Uno spettro si aggira per le aziende: la gentilezza. Negli ultimi cinque anni moltissime organizzazioni hanno adottato progetti di leadership gentile o promosso la gentilezza a vari livelli. Al netto della moda, le intenzioni sono lodevoli: la gentilezza è vista come uno strumento capace di migliorare il clima lavorativo e incrementare la produttività. Rispetto reciproco e ascolto empatico sono preferibili all’autoritarismo, favorendo fiducia e positività. In molti casi la gentilezza appare come un tentativo di restituire dignità ai lavoratori come persone. Phillips e Taylor – nel loro “On Kindness” – sottolineano come per anni sia stata considerata una virtù dei deboli, quasi da nascondere.

Il superpotere

Oggi, invece, è celebrata come il “superpotere” manageriale. Tuttavia un recente articolo apparso nei giorni scorsi sulla rivista scientifica Nursing Ethics firmato da Damien Contandriopoulos, Natalie Stake-Doucet e Joanna Schilling, “Finta gentilezza e violenza simbolica”, offre una visione critica e insolita. Dopotutto, chi oserebbe mettere in guardia le persone contro questa moda della gentilezza? Aristotele definì la gentilezza come la disponibilità verso qualcuno nel bisogno, non per interesse personale o tornaconti, ma per il bene esclusivo dell’altro. L’altruismo era il principio fondante. Ma oggi è spesso svuotata di questa componente: essere gentili non implica più necessariamente aiutare l’altro in modo disinteressato. Molte volte la gentilezza viene esibita per un vantaggio personale o anche solo per rendere più facile il proprio lavoro. Questo tipo di comportamento, privo di vero altruismo, viene definito “falsa gentilezza”. È la gentilezza dei modi e non della sostanza o del fine.

In termini etologici, la gentilezza “fake” si manifesta attraverso comportamenti accoglienti e distensivi che facilitano la relazione, ma non per altruismo genuino. Gli autori dell’articolo citano esempi letterari come Dolores Umbridge in Harry Potter o l’infermiera Mildred Ratched di Qualcuno volò sul nido del cuculo: gentili nei modi, ma senza alcun riguardo per l’altro.
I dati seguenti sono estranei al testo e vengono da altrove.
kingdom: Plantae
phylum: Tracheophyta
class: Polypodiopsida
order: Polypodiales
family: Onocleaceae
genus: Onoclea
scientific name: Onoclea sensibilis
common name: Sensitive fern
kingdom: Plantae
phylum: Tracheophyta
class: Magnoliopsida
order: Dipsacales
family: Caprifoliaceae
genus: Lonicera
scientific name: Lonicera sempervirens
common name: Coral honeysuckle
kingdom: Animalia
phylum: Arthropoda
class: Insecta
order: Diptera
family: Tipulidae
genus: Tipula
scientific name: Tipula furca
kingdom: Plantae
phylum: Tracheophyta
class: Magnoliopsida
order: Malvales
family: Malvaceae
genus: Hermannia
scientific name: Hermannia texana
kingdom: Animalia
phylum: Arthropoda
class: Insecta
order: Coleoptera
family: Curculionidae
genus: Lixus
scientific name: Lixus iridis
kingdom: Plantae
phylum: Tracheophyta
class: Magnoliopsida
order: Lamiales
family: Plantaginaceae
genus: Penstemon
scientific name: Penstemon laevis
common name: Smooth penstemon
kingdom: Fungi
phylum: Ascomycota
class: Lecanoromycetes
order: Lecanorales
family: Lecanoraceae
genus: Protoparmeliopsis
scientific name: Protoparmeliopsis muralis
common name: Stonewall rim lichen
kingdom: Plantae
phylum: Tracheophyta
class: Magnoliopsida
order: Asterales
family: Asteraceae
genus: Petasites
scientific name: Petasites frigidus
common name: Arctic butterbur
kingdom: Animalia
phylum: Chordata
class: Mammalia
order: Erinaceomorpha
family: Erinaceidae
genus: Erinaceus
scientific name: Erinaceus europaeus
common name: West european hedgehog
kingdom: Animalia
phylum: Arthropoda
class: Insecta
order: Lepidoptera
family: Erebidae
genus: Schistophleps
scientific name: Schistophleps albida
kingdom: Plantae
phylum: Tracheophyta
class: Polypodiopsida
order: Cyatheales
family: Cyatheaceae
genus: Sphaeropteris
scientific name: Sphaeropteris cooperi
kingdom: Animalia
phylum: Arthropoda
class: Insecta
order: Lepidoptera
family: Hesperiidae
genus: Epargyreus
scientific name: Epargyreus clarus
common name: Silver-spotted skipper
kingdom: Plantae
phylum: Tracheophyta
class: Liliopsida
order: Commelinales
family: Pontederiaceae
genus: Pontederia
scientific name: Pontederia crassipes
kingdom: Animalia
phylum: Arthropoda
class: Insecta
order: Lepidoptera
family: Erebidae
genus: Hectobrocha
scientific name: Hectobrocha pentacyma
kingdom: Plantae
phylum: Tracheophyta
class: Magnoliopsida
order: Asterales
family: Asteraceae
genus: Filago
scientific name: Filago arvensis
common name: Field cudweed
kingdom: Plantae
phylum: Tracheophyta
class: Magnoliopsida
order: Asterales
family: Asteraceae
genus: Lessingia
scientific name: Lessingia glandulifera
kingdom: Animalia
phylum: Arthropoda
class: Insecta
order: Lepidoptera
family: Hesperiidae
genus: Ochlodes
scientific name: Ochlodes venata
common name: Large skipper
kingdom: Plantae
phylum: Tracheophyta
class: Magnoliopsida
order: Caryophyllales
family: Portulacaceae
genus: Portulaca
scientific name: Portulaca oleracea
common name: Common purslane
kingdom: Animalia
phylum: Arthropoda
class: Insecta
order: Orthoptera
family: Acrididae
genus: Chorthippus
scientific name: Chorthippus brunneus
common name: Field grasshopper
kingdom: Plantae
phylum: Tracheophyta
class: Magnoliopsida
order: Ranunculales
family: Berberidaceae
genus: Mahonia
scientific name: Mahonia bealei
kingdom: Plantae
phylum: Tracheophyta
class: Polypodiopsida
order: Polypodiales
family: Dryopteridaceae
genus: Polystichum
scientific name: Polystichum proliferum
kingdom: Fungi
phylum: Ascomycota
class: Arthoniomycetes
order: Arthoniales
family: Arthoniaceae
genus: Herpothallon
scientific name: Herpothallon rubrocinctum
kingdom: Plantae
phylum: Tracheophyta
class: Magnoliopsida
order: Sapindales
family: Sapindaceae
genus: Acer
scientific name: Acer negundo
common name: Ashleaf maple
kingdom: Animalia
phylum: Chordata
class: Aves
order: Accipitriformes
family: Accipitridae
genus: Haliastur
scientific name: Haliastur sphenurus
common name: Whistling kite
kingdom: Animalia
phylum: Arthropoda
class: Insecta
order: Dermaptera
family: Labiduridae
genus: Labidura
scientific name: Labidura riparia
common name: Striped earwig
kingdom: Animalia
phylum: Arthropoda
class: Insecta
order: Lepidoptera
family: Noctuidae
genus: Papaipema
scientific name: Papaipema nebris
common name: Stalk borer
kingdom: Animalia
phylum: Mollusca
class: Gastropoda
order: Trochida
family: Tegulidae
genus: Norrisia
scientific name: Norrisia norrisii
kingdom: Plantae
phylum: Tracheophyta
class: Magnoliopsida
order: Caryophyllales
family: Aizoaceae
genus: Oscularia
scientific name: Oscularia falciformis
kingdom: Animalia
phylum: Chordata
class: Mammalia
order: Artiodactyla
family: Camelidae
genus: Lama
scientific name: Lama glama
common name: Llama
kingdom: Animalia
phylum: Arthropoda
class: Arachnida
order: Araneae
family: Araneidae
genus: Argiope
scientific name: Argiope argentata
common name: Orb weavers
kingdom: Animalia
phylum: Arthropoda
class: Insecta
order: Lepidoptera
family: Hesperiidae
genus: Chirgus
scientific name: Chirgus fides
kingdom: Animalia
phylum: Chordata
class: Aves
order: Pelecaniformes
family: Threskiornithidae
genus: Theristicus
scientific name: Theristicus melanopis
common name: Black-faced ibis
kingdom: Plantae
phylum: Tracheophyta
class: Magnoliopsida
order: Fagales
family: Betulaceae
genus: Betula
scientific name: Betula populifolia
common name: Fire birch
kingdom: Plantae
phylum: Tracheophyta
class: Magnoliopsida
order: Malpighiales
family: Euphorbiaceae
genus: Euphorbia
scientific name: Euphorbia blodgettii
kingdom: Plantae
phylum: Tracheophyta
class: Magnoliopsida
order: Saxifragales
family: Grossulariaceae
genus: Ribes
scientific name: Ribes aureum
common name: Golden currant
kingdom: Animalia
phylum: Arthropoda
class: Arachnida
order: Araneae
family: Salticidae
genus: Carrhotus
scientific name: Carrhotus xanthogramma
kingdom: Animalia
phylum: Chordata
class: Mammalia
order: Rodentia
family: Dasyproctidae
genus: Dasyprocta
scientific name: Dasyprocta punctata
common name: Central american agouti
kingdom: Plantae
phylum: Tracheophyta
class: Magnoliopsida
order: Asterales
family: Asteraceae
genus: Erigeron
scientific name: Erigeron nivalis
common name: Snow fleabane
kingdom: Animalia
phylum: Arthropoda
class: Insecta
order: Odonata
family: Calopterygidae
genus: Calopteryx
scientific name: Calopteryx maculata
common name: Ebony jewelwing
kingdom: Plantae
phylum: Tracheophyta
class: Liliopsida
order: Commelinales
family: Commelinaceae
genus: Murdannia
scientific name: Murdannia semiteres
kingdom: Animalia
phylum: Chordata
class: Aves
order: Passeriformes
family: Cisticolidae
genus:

Questo porta a distinguere tra diversi tipi di gentilezza. Possiamo avere una persona gentile che con modi discutibili si preoccupa realmente dell’altro e al contrario modi perfetti che trasvestono un disinteresse per l’altro. Purtroppo per loro, la sensazione che non siano sinceri anticipa il loro comportamento e le persone se ne accorgono (presto o tardi).

Dalla sostanza alla forma

C’è poi il tema della “tirannia della gentilezza”. Alcuni autori lo utilizzano per descrivere la pressione che molte persone, in particolare nelle professioni assistenziali, subiscono nel recitare continuamente un copione di gentilezza. Ad esempio, secondo Kim Walker, l’immagine diffusa è che un “buon infermiere debba essere un infermiere gentile”, immagine non solo stereotipata, ma distorta e riduttiva. Nelle aziende, e non solo, siamo passati dalla sostanza alla forma. Lavorare sull’apparenza è più semplice: è più facile modificare l’esterno che l’interno.

Tuttavia questo cambiamento sacrifica spesso l’autenticità. Tutti desideriamo essere trattati con gentilezza, vogliamo credere che dietro quel comportamento ci sia un interesse genuino verso di noi. Siamo pronti a illuderci e a ignorare quando la gentilezza diventa uno strumento per ottenere un tornaconto. Che sia una recensione a cinque stelle o, più banalmente, convincerci a fare qualcosa che non desideriamo. L’errore è barattare l’altruismo per un briciolo di cortesia. La vera “rivoluzione gentile” non si farà cambiando i modi, ma riportando l’altro al centro della nostra vita.